High-flux water desalination with interfacial salt sieving effect in nanoporous carbon composite membranes

TL;DR

This study introduces nanoporous carbon composite membranes that achieve high-flux desalination with effective salt rejection through an interfacial salt sieving mechanism, outperforming traditional polymeric membranes in multiple processes.

Contribution

The paper presents a novel nanoporous carbon membrane with a unique salt rejection mechanism and significantly higher freshwater flux compared to existing membranes.

Findings

100% salt rejection across processes

3.5 to 20 times higher freshwater flux

Salt-free interfacial atomic layers

Abstract

Nanoporous carbon composite membranes, comprising a layer of porous carbon fiber structures with an average channel width of 30-60 nm grown on a porous ceramic substrate, are found to exhibit robust desalination effect with high freshwater flux. In three different membrane processes of vacuum membrane distillation, reverse osmosis and forward osmosis, the carbon composite membrane showed 100% salt rejection with 3.5 to 20 times higher freshwater flux compared to existing polymeric membranes. Thermal accounting experiments found that at least 80% of the freshwater pass through the carbon composite membrane with no phase change. Molecular dynamics simulations revealed a unique salt rejection mechanism.
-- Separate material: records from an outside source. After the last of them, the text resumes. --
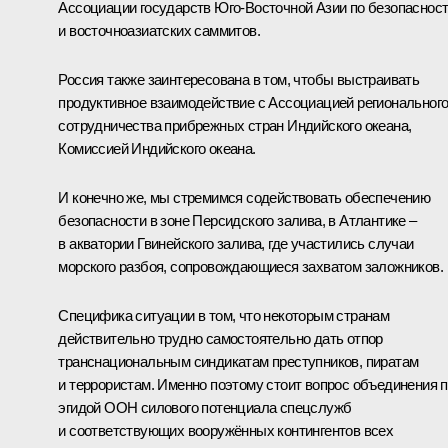
Ассоциации государств Юго-Восточной Азии по безопаснос
и восточноазиатских саммитов.
Россия также заинтересована в том, чтобы выстраивать
продуктивное взаимодействие с Ассоциацией региональног
сотрудничества прибрежных стран Индийского океана,
Комиссией Индийского океана.
И конечно же, мы стремимся содействовать обеспечению
безопасности в зоне Персидского залива, в Атлантике –
в акватории Гвинейского залива, где участились случаи
морского разбоя, сопровождающиеся захватом заложников.
Специфика ситуации в том, что некоторым странам
действительно трудно самостоятельно дать отпор
транснациональным синдикатам преступников, пиратам
и террористам. Именно поэтому стоит вопрос объединения 
эгидой ООН силового потенциала спецслужб
и соответствующих вооружённых контингентов всех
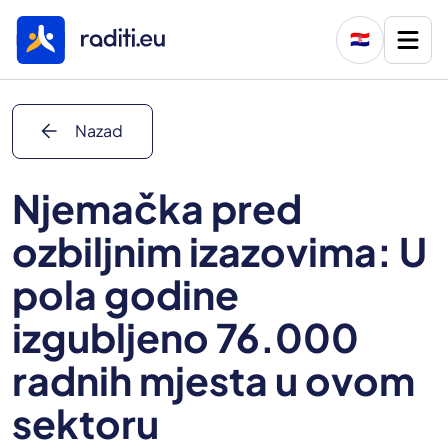
🇭🇷
arrow_back
Nazad
Njemačka pred
ozbiljnim izazovima: U
pola godine
izgubljeno 76.000
radnih mjesta u ovom
sektoru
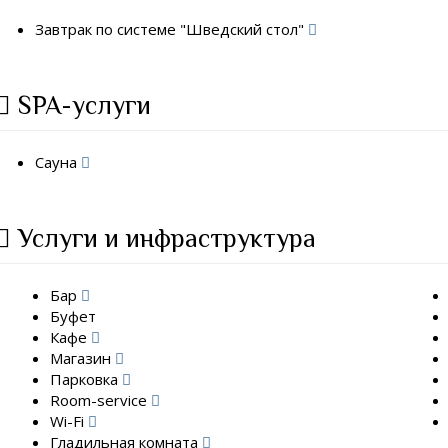
Завтрак по системе "Шведский стол"
SPA-услуги
Сауна
Услуги и инфраструктура
Бар
Буфет
Кафе
Магазин
Парковка
Room-service
Wi-Fi
Гладильная комната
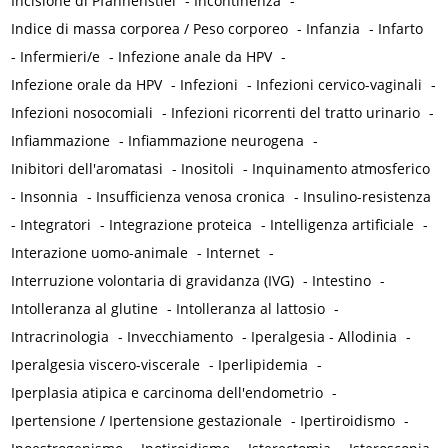
Incisione di Pfannenstiel
-
Incontinenza
-
Indice di massa corporea / Peso corporeo
-
Infanzia
-
Infarto
-
Infermieri/e
-
Infezione anale da HPV
-
Infezione orale da HPV
-
Infezioni
-
Infezioni cervico-vaginali
-
Infezioni nosocomiali
-
Infezioni ricorrenti del tratto urinario
-
Infiammazione
-
Infiammazione neurogena
-
Inibitori dell'aromatasi
-
Inositoli
-
Inquinamento atmosferico
-
Insonnia
-
Insufficienza venosa cronica
-
Insulino-resistenza
-
Integratori
-
Integrazione proteica
-
Intelligenza artificiale
-
Interazione uomo-animale
-
Internet
-
Interruzione volontaria di gravidanza (IVG)
-
Intestino
-
Intolleranza al glutine
-
Intolleranza al lattosio
-
Intracrinologia
-
Invecchiamento
-
Iperalgesia - Allodinia
-
Iperalgesia viscero-viscerale
-
Iperlipidemia
-
Iperplasia atipica e carcinoma dell'endometrio
-
Ipertensione / Ipertensione gestazionale
-
Ipertiroidismo
-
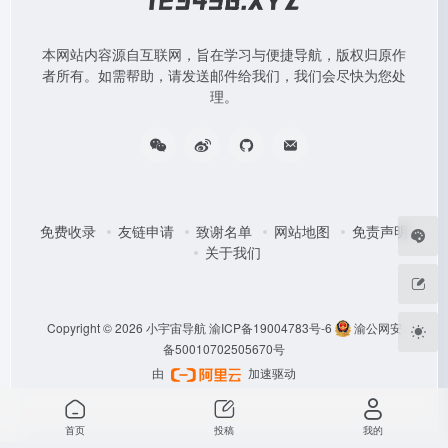
本网站内容源自互联网，旨在学习与便捷导航，版权归原作
者所有。如需帮助，请发送邮件给我们，我们会尽快为您处
理。
免费收录
友链申请
致谢名单
网站地图
免责声明
关于我们
Copyright © 2026
小宇宙导航
渝ICP备19004783号-6
渝公网安
备50010702505670号
由
加速驱动
首页
投稿
我的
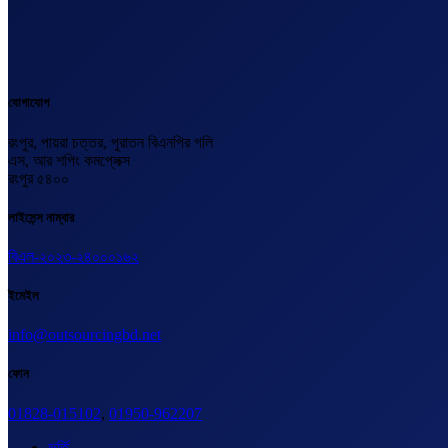
যোগাযোগ
রংপুর, পায়রা চত্তর, পুরাতন বিএনপির গলি
এস, আর শপিং কমপ্লেক্স
রংপুর ৫৪০০
লাইসেন্স নাম্বার
বিএল-২০২৩-২৪০০০১৬২
ইমেইল
info@outsourcingbd.net
ফোন
01828-015102
,
01950-962207
ভর্তি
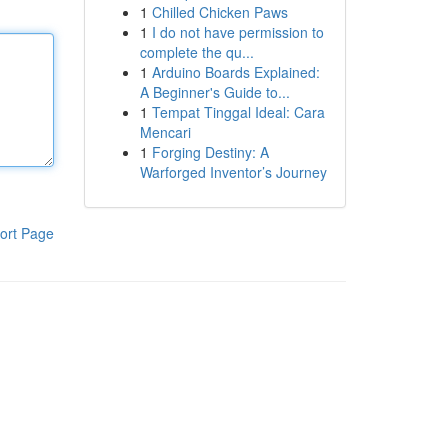
1
Chilled Chicken Paws
1
I do not have permission to
complete the qu...
1
Arduino Boards Explained:
A Beginner's Guide to...
1
Tempat Tinggal Ideal: Cara
Mencari
1
Forging Destiny: A
Warforged Inventor’s Journey
ort Page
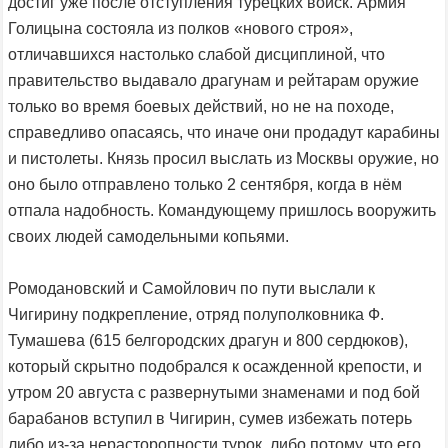
достиг уже после отступления турецких войск. Армия
Голицына состояла из полков «нового строя»,
отличавшихся настолько слабой дисциплиной, что
правительство выдавало драгунам и рейтарам оружие
только во время боевых действий, но не на походе,
справедливо опасаясь, что иначе они продадут карабины
и пистолеты. Князь просил выслать из Москвы оружие, но
оно было отправлено только 2 сентября, когда в нём
отпала надобность. Командующему пришлось вооружить
своих людей самодельными копьями.
Ромодановский и Самойлович по пути выслали к
Чигирину подкрепление, отряд полуполковника Ф.
Тумашева (615 белгородских драгун и 800 сердюков),
который скрытно подобрался к осажденной крепости, и
утром 20 августа с развернутыми знаменами и под бой
барабанов вступил в Чигирин, сумев избежать потерь
либо из-за нерасторопности турок, либо потому, что его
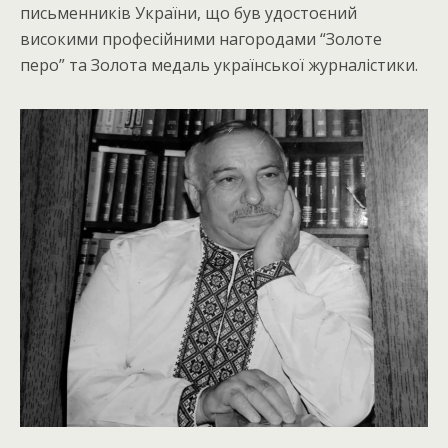
письменників України, що був удостоєний
високими професійними нагородами “Золоте
перо” та Золота медаль української журналістики.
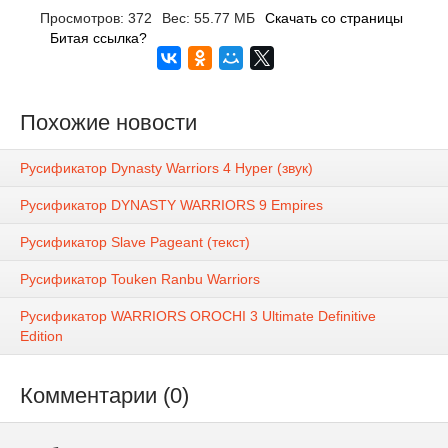
Просмотров: 372
Вес: 55.77 МБ
Скачать со страницы
Битая ссылка?
Похожие новости
Русификатор Dynasty Warriors 4 Hyper (звук)
Русификатор DYNASTY WARRIORS 9 Empires
Русификатор Slave Pageant (текст)
Русификатор Touken Ranbu Warriors
Русификатор WARRIORS OROCHI 3 Ultimate Definitive
Edition
Комментарии (0)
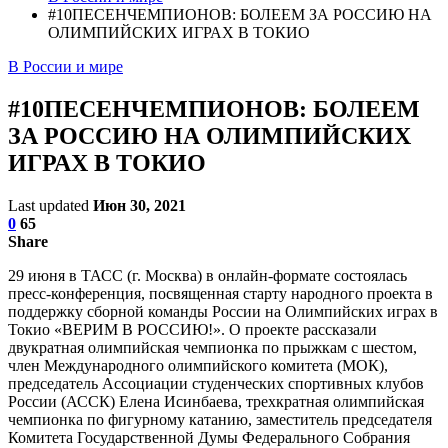
#10ПЕСЕНЧЕМПИОНОВ: БОЛЕЕМ ЗА РОССИЮ НА
ОЛИМПИЙСКИХ ИГРАХ В ТОКИО
В России и мире
#10ПЕСЕНЧЕМПИОНОВ: БОЛЕЕМ
ЗА РОССИЮ НА ОЛИМПИЙСКИХ
ИГРАХ В ТОКИО
Last updated
Июн 30, 2021
0
65
Share
29 июня в ТАСС (г. Москва) в онлайн-формате состоялась
пресс-конференция, посвященная старту народного проекта в
поддержку сборной команды России на Олимпийских играх в
Токио «ВЕРИМ В РОССИЮ!». О проекте рассказали
двукратная олимпийская чемпионка по прыжкам с шестом,
член Международного олимпийского комитета (МОК),
председатель Ассоциации студенческих спортивных клубов
России (АССК) Елена Исинбаева, трехкратная олимпийская
чемпионка по фигурному катанию, заместитель председателя
Комитета Государственной Думы Федерального Собрания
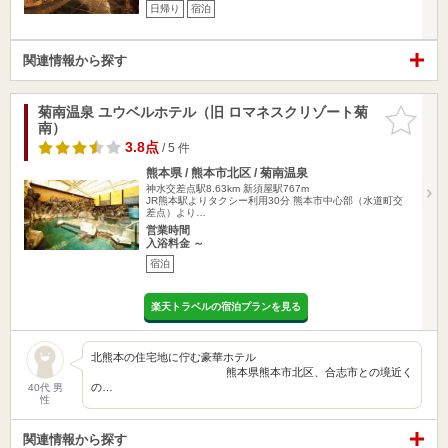
日帰り
宿泊
関連情報から探す
菊南温泉 ユウベルホテル（旧 ロマネスクリゾート菊
お気に入
南）
りに追加
3.8点
/ 5 件
熊本県 / 熊本市北区 / 菊南温泉
神水交差点駅8.63km
新須屋駅767m
JR熊本駅よりタクシー利用30分 熊本市中心部（水道町交
差点）より…
営業時間
入浴料金 ～
宿泊
楽天トラベルの宿泊プランを見る
北熊本の住宅地に佇む豪華ホテル
熊本県熊本市北区、合志市との境近く
の…
40代 男
性
関連情報から探す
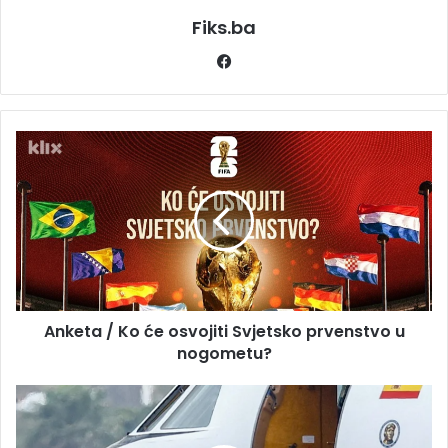
Fiks.ba
Facebook
Anketa / Ko
će
osvojiti
Svjetsko
prvenstvo
u
nogometu?
Anketa / Ko će osvojiti Svjetsko prvenstvo u
nogometu?
Papa
će
se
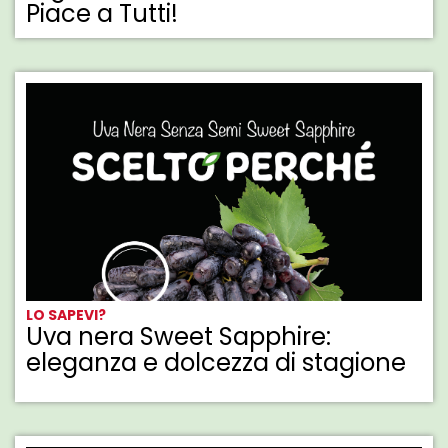
Piace a Tutti!
LO SAPEVI?
Uva nera Sweet Sapphire:
eleganza e dolcezza di stagione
When seawater is interfaced with either vapor or the surface of carbon, one to three interfacial atomic layers contain no salt ions. Below the liquid entry pressure, the salt solution is stopped at the openings to the porous channels and forms a meniscus, while the surface layer of freshwater can feed the surface diffusion flux that is fast-transported on the surfaces of the carbon fibers, driven by the chemical potential gradient. As the surface-transported water does not involve a phase change, hence that component involves no energy expenditure in the form of latent heat.